Par exemple, la résidence ORA du Groupe Maurice propose des studios à partir de 1458$ par mois. Certains des 409 locataires peuvent bénéficier, par ailleurs, de services avec soin, pour un loyer minimum de 3 500 $/mois. Les prix augmentent avec le nombre de repas, de services, et de soins choisis.

Et pour une des 23 chambres privées dans la Résidence Christ-Roi, à proximité de la gare Bois-de-Boulogne, c’est 2 300 $ par mois que l’aîné devra débourser d’après le site Bonjour Résidence. Ce prix inclurait les repas et collations, les services de buanderie, l’entretien de la literie et la gestion de la médication, et plusieurs autres soins. La clientèle est autonome ou semi-autonome, ou encore avec pertes cognitives légères ou déficience physique.

Cependant, l’argent n’est pas la seule source d’angoisse ou d’inconfort à l’occasion de la vente d’une RPA avec décertification.

Défense des aînés

« Bien qu’à partir de l’avis d’expulsion, les locataires aient six mois avant de quitter leur environnement, à 80 ou 85 ans, c’est difficile. Se retrouver dans les cartons, trier ses choses, l’angoisse de chercher et surtout trouver un autre foyer dans ses moyens, met l’aîné en situation de stress et d’angoisse importants. […] Nous luttons, entre autres, contre les ventes des RPA [avec décertification]. Pour le Mont-Carmel, la vente comprenait une clause pour rester une RPA. Mais l’acheteur n’a pas respecté la clause.
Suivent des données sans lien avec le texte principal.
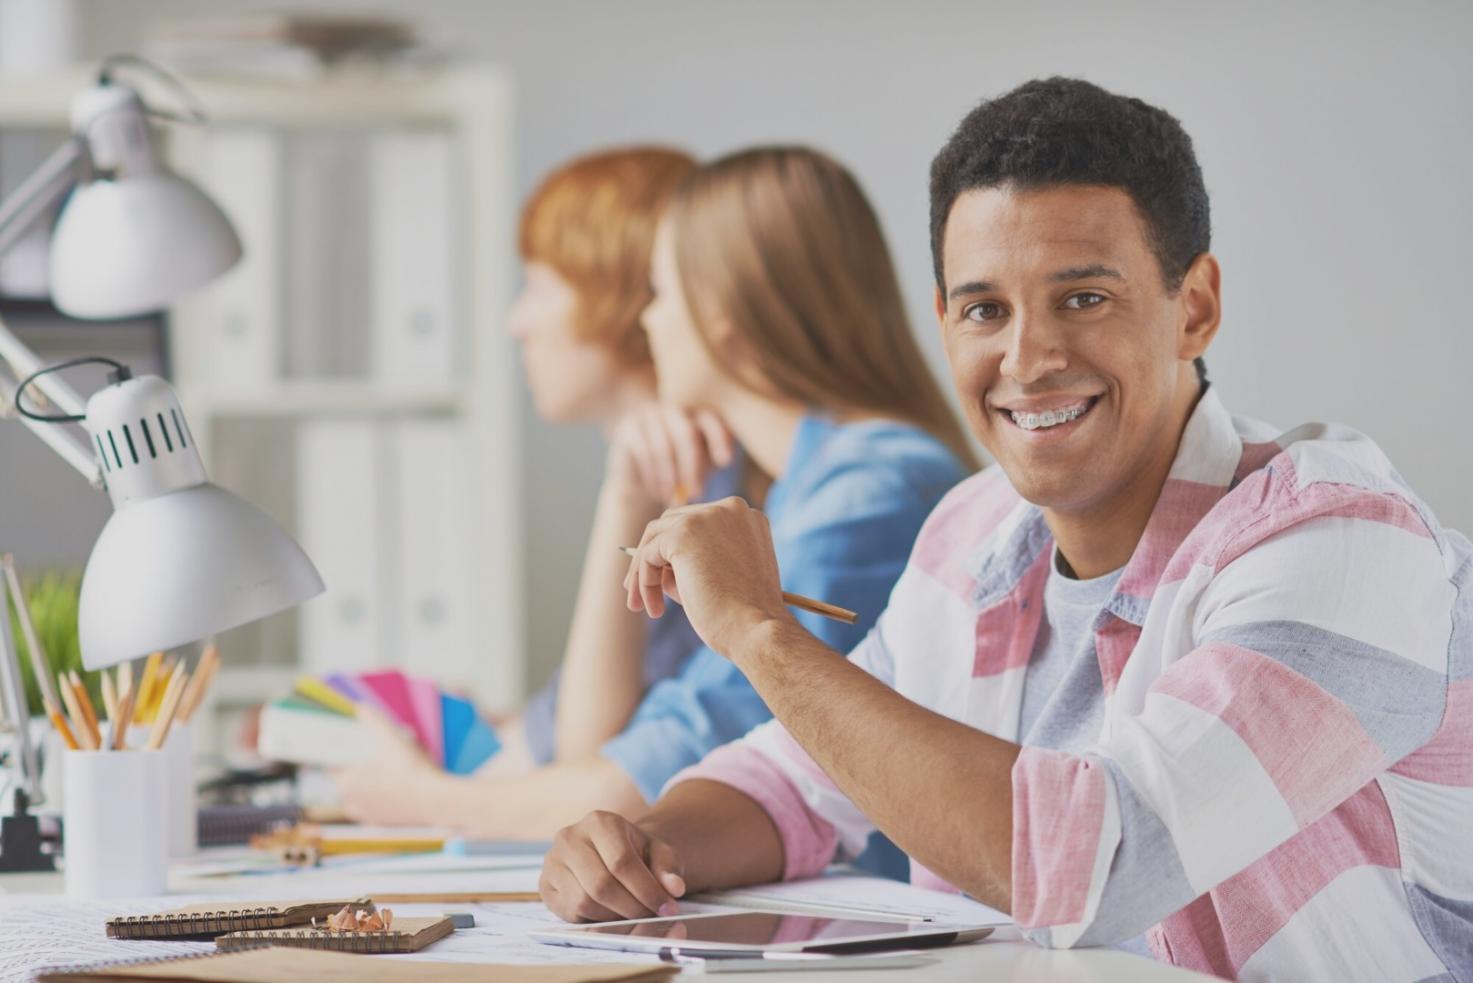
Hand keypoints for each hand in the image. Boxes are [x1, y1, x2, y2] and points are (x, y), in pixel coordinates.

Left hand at [331, 709, 440, 824]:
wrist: (435, 801)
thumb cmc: (410, 770)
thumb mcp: (391, 737)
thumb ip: (373, 720)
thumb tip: (361, 708)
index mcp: (346, 783)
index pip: (331, 764)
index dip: (341, 752)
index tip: (349, 745)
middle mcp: (351, 802)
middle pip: (347, 778)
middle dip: (358, 765)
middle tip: (375, 754)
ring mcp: (366, 815)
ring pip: (360, 794)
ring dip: (368, 783)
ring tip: (387, 770)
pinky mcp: (380, 824)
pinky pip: (373, 807)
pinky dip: (380, 798)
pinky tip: (394, 787)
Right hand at [540, 810, 686, 921]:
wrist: (610, 851)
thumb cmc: (636, 851)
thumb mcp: (658, 852)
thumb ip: (668, 867)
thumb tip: (674, 888)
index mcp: (600, 821)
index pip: (621, 861)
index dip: (646, 890)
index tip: (666, 907)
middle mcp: (570, 837)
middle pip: (601, 884)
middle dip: (632, 907)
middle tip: (651, 916)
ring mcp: (553, 861)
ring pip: (584, 901)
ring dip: (614, 916)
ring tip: (633, 913)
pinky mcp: (546, 885)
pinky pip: (570, 912)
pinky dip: (595, 919)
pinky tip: (611, 912)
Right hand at [607, 405, 733, 510]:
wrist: (636, 459)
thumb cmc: (677, 465)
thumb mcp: (697, 463)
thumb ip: (709, 462)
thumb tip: (721, 464)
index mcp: (697, 415)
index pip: (711, 422)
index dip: (720, 439)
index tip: (725, 462)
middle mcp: (674, 411)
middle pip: (687, 434)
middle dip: (694, 467)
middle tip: (697, 494)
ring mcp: (650, 417)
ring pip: (664, 448)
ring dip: (671, 479)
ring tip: (674, 500)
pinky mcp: (629, 430)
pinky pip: (644, 454)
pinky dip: (654, 479)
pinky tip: (658, 493)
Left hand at [623, 497, 795, 658]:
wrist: (757, 630)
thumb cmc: (745, 616)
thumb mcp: (726, 578)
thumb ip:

Nous l’avons dénoncé », explique Serge Séguin, DG de l’AQDR.

L’AQDR a aussi appuyé une pétition mise en ligne par les résidents de Mont-Carmel pour maintenir les RPA, notamment à la suite de changement de propriétaire.

Par ailleurs, la ministre responsable des Aînés et des Proches aidants et députée de la circonscription de Prévost, Marguerite Blais, annonçait qu’elle déposerait prochainement « un plan pour faire en sorte que les résidences privées pour aînés et les petites résidences dans nos villes et dans nos villages gardent leur mission, parce que c’est une mission importante. » d’après le Journal des débats de l’Assemblée nationale du jeudi 7 avril 2022.

Les aînés peuvent aussi s’adresser à l’AQDR section Ahuntsic–Saint-Laurent ou porter plainte auprès du Commissariat local aux plaintes et à la qualité des services à l’Hôpital Fleury. La Commission des droits de la personne et des droits de la jeunesse du Québec propose également une série d’organismes de défense des aînés. D’autres, comme le Comité logement Ahuntsic-Cartierville (CLAC) dénoncent régulièrement l’éviction de personnes aînées de leur logement. Cette liste n’est pas exhaustive.